Every single entry must be restated word for word.

** Opening Extracted records block **

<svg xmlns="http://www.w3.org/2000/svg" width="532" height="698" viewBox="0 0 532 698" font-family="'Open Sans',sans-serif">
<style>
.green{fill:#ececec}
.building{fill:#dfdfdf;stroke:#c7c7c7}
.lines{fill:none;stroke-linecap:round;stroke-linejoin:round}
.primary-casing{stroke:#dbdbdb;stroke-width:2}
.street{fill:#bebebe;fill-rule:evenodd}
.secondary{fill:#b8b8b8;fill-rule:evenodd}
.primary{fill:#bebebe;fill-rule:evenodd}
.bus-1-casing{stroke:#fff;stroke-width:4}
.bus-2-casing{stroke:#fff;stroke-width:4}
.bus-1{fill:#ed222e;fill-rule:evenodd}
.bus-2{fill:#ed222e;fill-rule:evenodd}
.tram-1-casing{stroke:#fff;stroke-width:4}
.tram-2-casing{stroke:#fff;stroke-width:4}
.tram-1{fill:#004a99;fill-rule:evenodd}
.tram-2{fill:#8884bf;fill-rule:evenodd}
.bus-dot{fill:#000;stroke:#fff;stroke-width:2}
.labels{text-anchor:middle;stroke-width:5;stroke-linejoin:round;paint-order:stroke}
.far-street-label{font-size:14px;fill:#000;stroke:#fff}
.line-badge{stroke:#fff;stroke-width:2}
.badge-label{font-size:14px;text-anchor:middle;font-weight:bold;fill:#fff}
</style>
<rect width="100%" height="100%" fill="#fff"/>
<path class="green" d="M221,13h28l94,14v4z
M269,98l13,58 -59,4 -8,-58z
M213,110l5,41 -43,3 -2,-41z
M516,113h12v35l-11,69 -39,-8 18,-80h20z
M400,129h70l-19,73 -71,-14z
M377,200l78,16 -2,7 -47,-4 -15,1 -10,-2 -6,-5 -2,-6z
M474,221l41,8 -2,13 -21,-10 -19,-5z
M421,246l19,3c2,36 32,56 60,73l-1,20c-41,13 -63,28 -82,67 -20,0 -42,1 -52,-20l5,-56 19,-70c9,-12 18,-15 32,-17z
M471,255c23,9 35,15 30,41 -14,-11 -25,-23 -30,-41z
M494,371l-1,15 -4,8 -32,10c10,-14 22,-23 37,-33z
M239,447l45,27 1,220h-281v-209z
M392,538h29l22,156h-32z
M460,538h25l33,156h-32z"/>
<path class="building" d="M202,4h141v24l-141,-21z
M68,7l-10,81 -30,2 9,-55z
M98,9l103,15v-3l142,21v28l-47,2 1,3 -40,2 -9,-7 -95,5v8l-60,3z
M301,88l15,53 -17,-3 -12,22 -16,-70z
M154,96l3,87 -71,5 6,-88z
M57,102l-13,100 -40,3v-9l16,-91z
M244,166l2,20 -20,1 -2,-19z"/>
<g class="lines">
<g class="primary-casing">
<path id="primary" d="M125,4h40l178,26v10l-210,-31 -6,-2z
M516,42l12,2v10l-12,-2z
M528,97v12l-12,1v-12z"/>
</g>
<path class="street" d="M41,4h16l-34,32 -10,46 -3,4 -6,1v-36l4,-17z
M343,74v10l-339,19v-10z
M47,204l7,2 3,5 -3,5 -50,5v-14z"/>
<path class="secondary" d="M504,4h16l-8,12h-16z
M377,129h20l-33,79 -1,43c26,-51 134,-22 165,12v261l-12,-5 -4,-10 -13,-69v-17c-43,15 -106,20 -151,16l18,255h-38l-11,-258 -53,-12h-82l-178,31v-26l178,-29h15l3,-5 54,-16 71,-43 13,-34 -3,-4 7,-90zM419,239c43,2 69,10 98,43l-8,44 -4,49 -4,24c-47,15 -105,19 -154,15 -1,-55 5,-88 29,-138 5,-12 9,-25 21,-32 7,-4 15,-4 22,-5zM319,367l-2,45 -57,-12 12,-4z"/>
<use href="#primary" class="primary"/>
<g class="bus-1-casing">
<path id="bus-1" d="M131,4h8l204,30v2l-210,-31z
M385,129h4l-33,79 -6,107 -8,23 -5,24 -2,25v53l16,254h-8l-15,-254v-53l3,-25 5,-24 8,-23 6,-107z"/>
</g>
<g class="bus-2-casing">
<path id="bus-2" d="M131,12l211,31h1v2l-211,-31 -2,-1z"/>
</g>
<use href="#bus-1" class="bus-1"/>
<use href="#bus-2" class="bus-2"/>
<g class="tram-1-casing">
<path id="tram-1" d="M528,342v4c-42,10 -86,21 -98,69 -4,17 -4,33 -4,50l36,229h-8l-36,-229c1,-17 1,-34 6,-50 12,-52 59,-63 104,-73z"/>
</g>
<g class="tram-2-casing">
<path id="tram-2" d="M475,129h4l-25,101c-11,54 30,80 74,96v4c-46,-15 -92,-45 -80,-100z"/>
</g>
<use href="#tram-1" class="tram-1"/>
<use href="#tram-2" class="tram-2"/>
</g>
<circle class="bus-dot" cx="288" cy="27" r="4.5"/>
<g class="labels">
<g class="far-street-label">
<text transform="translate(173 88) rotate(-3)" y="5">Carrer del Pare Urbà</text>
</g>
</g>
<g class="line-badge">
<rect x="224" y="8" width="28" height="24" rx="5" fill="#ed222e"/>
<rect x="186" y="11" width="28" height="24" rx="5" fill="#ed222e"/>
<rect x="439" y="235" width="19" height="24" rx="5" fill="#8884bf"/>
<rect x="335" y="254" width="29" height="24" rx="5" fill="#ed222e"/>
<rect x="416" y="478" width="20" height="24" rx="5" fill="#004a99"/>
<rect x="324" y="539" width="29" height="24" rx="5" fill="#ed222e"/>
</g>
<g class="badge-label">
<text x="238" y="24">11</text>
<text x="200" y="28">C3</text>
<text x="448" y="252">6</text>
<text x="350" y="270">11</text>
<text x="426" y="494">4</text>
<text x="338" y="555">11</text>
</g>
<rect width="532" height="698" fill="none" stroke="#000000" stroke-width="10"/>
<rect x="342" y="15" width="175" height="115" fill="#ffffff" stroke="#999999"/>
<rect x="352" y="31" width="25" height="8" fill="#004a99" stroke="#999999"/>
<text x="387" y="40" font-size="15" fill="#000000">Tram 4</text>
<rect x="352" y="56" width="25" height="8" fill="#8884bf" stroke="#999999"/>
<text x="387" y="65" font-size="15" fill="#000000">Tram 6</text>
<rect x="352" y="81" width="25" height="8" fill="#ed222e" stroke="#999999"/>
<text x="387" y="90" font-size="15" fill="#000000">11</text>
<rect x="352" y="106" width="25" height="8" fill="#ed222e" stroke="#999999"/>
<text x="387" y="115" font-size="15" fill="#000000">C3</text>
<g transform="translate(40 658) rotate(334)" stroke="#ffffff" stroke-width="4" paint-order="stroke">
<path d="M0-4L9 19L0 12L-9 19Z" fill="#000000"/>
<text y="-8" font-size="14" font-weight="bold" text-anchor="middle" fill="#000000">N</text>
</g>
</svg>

** Closing Extracted records block **

Expected answer:
<svg xmlns="http://www.w3.org/2000/svg" width="532" height="698" viewBox="0 0 532 698" font-family="'Open Sans',sans-serif">
<style>
.green{fill:#ececec}
.building{fill:#dfdfdf;stroke:#c7c7c7}
.lines{fill:none;stroke-linecap:round;stroke-linejoin:round}
.primary-casing{stroke:#dbdbdb;stroke-width:2}
.street{fill:#bebebe;fill-rule:evenodd}
.secondary{fill:#b8b8b8;fill-rule:evenodd}
.primary{fill:#bebebe;fill-rule:evenodd}
.bus-1-casing{stroke:#fff;stroke-width:4}
.bus-2-casing{stroke:#fff;stroke-width:4}
.bus-1{fill:#ed222e;fill-rule:evenodd}
.bus-2{fill:#ed222e;fill-rule:evenodd}
.tram-1-casing{stroke:#fff;stroke-width:4}
.tram-2-casing{stroke:#fff;stroke-width:4}
.tram-1{fill:#004a99;fill-rule:evenodd}
.tram-2{fill:#8884bf;fill-rule:evenodd}
.bus-dot{fill:#000;stroke:#fff;stroke-width:2}
.labels{text-anchor:middle;stroke-width:5;stroke-linejoin:round;paint-order:stroke}
.far-street-label{font-size:14px;fill:#000;stroke:#fff}
.line-badge{stroke:#fff;stroke-width:2}
.badge-label{font-size:14px;text-anchor:middle;font-weight:bold;fill:#fff}
</style>
<rect width="100%" height="100%" fill="#fff"/>
<path class="green" d="M221,13h28l94,14v4z
M269,98l13,58 -59,4 -8,-58z
M213,110l5,41 -43,3 -2,-41z
M516,113h12v35l-11,69 -39,-8 18,-80h20z
M400,129h70l-19,73 -71,-14z
M377,200l78,16 -2,7 -47,-4 -15,1 -10,-2 -6,-5 -2,-6z
M474,221l41,8 -2,13 -21,-10 -19,-5z
M421,246l19,3c2,36 32,56 60,73l-1,20c-41,13 -63,28 -82,67 -20,0 -42,1 -52,-20l5,-56 19,-70c9,-12 18,-15 32,-17z
M471,255c23,9 35,15 30,41 -14,-11 -25,-23 -30,-41z
M494,371l-1,15 -4,8 -32,10c10,-14 22,-23 37,-33z
M239,447l45,27 1,220h-281v-209z
M392,538h29l22,156h-32z
M460,538h25l33,156h-32z"/>
<path class="building" d="M202,4h141v24l-141,-21z
M68,7l-10,81 -30,2 9,-55z
M98,9l103,15v-3l142,21v28l-47,2 1,3 -40,2 -9,-7 -95,5v8l-60,3z
M301,88l15,53 -17,-3 -12,22 -16,-70z
M154,96l3,87 -71,5 6,-88z
M57,102l-13,100 -40,3v-9l16,-91z
M244,166l2,20 -20,1 -2,-19z"/>
<g class="lines">
<g class="primary-casing">
<path id="primary" d="M125,4h40l178,26v10l-210,-31 -6,-2z
M516,42l12,2v10l-12,-2z
M528,97v12l-12,1v-12z"/>
</g>
<path class="street" d="M41,4h16l-34,32 -10,46 -3,4 -6,1v-36l4,-17z
M343,74v10l-339,19v-10z
M47,204l7,2 3,5 -3,5 -50,5v-14z"/>
<path class="secondary" d="M504,4h16l-8,12h-16z
M377,129h20l-33,79 -1,43c26,-51 134,-22 165,12v261l-12,-5 -4,-10 -13,-69v-17c-43,15 -106,20 -151,16l18,255h-38l-11,-258 -53,-12h-82l-178,31v-26l178,-29h15l3,-5 54,-16 71,-43 13,-34 -3,-4 7,-90zM419,239c43,2 69,10 98,43l-8,44 -4,49 -4,24c-47,15 -105,19 -154,15 -1,-55 5,-88 29,-138 5,-12 9,-25 21,-32 7,-4 15,-4 22,-5zM319,367l-2,45 -57,-12 12,-4z"/>
<use href="#primary" class="primary"/>
<g class="bus-1-casing">
<path id="bus-1" d="M131,4h8l204,30v2l-210,-31z
M385,129h4l-33,79 -6,107 -8,23 -5,24 -2,25v53l16,254h-8l-15,-254v-53l3,-25 5,-24 8,-23 6,-107z"/>
</g>
<g class="bus-2-casing">
<path id="bus-2" d="M131,12l211,31h1v2l-211,-31 -2,-1z"/>
</g>
<use href="#bus-1" class="bus-1"/>
<use href="#bus-2" class="bus-2"/>
<g class="tram-1-casing">
<path id="tram-1" d="M528,342v4c-42,10 -86,21 -98,69 -4,17 -4,33 -4,50l36,229h-8l-36,-229c1,-17 1,-34 6,-50 12,-52 59,-63 104,-73z"/>
</g>
<g class="tram-2-casing">
<path id="tram-2" d="M475,129h4l-25,101c-11,54 30,80 74,96v4c-46,-15 -92,-45 -80,-100z"/>
</g>
<use href="#tram-1" class="tram-1"/>
<use href="#tram-2" class="tram-2"/>
</g>
<circle class="bus-dot" cx="288" cy="27" r="4.5"/>
<g class="labels">
<g class="far-street-label">
<text transform="translate(173 88) rotate(-3)" y="5">Carrer del Pare Urbà</text>
</g>
</g>
<g class="line-badge">
<rect x="224" y="8" width="28" height="24" rx="5" fill="#ed222e"/>
<rect x="186" y="11" width="28" height="24" rx="5" fill="#ed222e"/>
<rect x="439" y="235" width="19" height="24" rx="5" fill="#8884bf"/>
<rect x="335" y="254" width="29" height="24" rx="5" fill="#ed222e"/>
<rect x="416" y="478" width="20" height="24" rx="5" fill="#004a99"/>
<rect x="324" y="539" width="29" height="24" rx="5" fill="#ed222e"/>
</g>
<g class="badge-label">
<text x="238" y="24">11</text>
<text x="200" y="28">C3</text>
<text x="448" y="252">6</text>
<text x="350" y="270">11</text>
<text x="426" y="494">4</text>
<text x="338" y="555">11</text>
</g>
<rect width="532" height="698" fill="none" stroke="#000000" stroke-width="10"/>
<rect x="342" y="15" width="175" height="115" fill="#ffffff" stroke="#999999"/>
<rect x="352" y="31" width="25" height="8" fill="#004a99" stroke="#999999"/>
<text x="387" y="40" font-size="15" fill="#000000">Tram 4</text>
<rect x="352" y="56" width="25" height="8" fill="#8884bf" stroke="#999999"/>
<text x="387" y="65" font-size="15" fill="#000000">Tram 6</text>
<rect x="352" y="81" width="25" height="8" fill="#ed222e" stroke="#999999"/>
<text x="387" y="90" font-size="15" fill="#000000">11</text>
<rect x="352" y="106" width="25" height="8" fill="#ed222e" stroke="#999999"/>
<text x="387" y="115" font-size="15" fill="#000000">C3</text>
<g transform="translate(40 658) rotate(334)" stroke="#ffffff" stroke-width="4" paint-order="stroke">
<path d="M0-4L9 19L0 12L-9 19Z" fill="#000000"/>
<text y="-8" font-size="14" font-weight="bold" text-anchor="middle" fill="#000000">N</text>
</g>
</svg>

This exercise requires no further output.